Als Gefahr wahrgenommen wurde die Krise dagegen von den herrschenden Eliten, die ihre Stellung bedroht sahen. So diagnostizierte das von Michael Seelig ausgewertete Adelsblatt die zeitgenössische Krise als "Krise in der Moderne" (475), der mit einer vermeintlich einfachen Krisenbewältigungsstrategie beizukommen sei: Überwindung der Krise durch Überwindung der Moderne! Dem Adel sei die Aufgabe zugewiesen worden, das christlich-konservative Prinzip wieder in Staat und Gesellschaft durchzusetzen. Kirstin A. Buchinger zeigt am Beispiel von Militärzeitschriften das "Phänomen einer Flucht in die Utopie" (493), das als kompensatorische Reaktion auf das um die Jahrhundertwende verbreitete Empfinden zu verstehen sei, die materiellen und personellen Ressourcen Deutschlands seien denen der potentiellen Gegner unterlegen.

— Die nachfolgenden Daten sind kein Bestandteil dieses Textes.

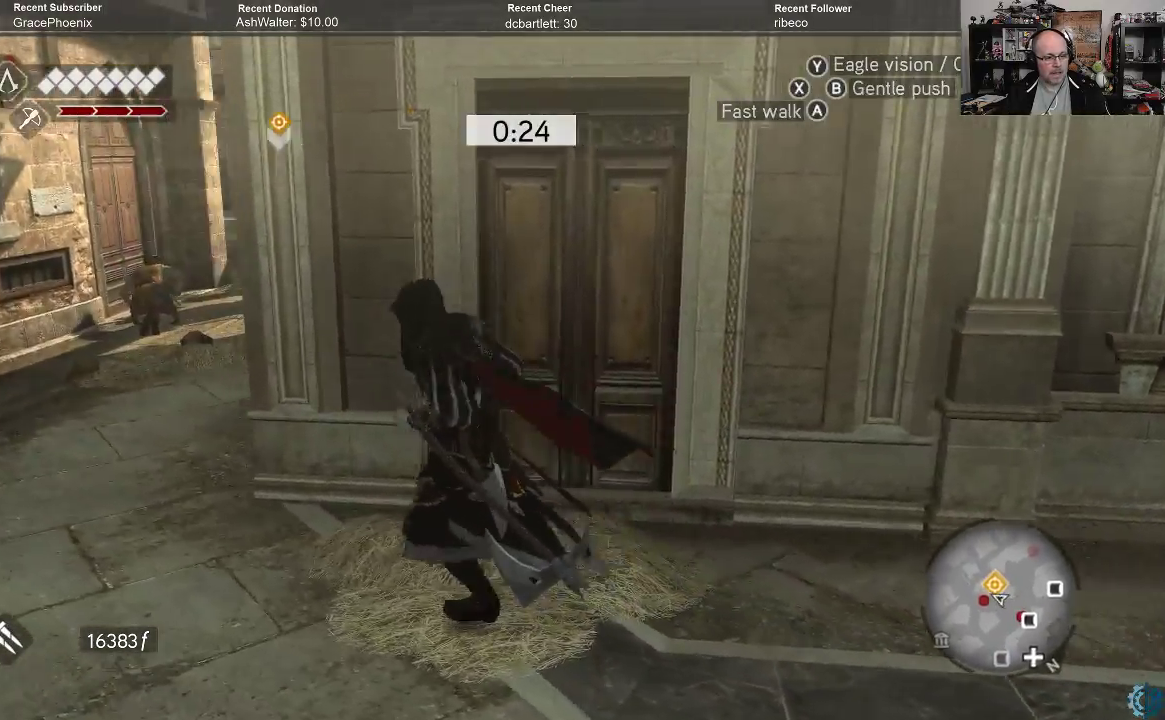
{"buttons": [], "left_stick": "center", "right_stick": "center", "events": [[100, "left_stick", "center"], [100, "right_stick", "center"]]}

Insgesamt handelt es sich bei dem vorliegenden Band um einen interessanten Beitrag zur Diskussion der Krisen- und Umbruchszeit um 1900, der bei der heutigen negativen Besetzung des Begriffs "Krise" sehr erhellend sein kann. Der Gesamtertrag der Aufsätze wäre allerdings größer geworden, wenn man auf eine stärkere Einheitlichkeit der Beiträge geachtet hätte.
Anmerkungen:
[1] Rudolf Vierhaus: Krisen, in: Stefan Jordan (Hg.): Lexikon Geschichtswissenschaft. Hundert Grundbegriffe, Stuttgart 2002, 193-197.
[2] Martin Doerry: Übergangsmenschen. Die Mentalität der Wilhelminer und die Krise des Kaiserreichs, Weinheim / München 1986.